There were no flashing lives before my face. My family was safely sleeping. My husband was upstairs. He didn’t hear me holler out. For a split second, I felt alone. Helpless. Silly even for falling. And silly for laying down there laughing. I could feel the bruised throbbing on my backside but nothing else.

As I laid there,

I was grateful, just to have this miracle. I could have broken my neck. I could have severely injured my leg. I could’ve been laid-up down there until morning.

No. No. No. Who comes to the basement? Only I- to wash clothes for the children. Who would have gotten out of bed? To see what those crashing sounds were? Who would be there?

And that’s when I knew, the angel had come. In a moment, when it seemed, I was alone.

I said softly to myself. If a tree falls in the forest and no one’s around to hear it. Does it make a sound? Oh great, I’m the tree!

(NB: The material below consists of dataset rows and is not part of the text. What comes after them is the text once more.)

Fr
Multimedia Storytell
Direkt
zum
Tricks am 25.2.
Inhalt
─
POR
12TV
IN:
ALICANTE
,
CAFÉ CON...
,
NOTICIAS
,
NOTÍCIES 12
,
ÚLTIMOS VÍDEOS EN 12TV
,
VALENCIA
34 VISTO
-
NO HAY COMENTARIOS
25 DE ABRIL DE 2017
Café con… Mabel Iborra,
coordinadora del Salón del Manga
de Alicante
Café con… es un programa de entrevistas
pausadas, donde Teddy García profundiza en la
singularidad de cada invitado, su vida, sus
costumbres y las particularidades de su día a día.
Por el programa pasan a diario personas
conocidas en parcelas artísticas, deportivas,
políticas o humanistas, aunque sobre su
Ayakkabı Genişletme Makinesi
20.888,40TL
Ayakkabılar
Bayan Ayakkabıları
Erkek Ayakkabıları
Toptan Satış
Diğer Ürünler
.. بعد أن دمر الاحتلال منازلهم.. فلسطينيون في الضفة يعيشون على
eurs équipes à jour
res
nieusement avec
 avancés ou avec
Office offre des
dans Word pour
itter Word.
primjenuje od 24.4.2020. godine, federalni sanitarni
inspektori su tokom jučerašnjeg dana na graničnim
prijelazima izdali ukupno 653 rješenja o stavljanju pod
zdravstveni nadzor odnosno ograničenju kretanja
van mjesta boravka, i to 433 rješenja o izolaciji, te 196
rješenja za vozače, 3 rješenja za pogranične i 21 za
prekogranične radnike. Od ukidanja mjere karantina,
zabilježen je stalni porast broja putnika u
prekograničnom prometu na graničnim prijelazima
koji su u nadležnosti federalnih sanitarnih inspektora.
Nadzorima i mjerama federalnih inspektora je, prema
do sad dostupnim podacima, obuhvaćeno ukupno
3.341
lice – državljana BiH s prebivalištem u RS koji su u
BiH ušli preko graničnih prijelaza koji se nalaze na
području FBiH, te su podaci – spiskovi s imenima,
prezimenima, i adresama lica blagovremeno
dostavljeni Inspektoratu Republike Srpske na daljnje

I just laughed and laughed.
And then the fall didn’t hurt so much.

I could get up from here. And yes, falling trees sound like two brewing storms wrestling down over yonder. My grandma would say. So even in these moments,

I knew the Great Spirit of Light has come. To reach out to me. And lift me. Even watching over, us trees even in the forest.~your Kindness Sister, Krissy Mosley

( grateful to write the day after the fall).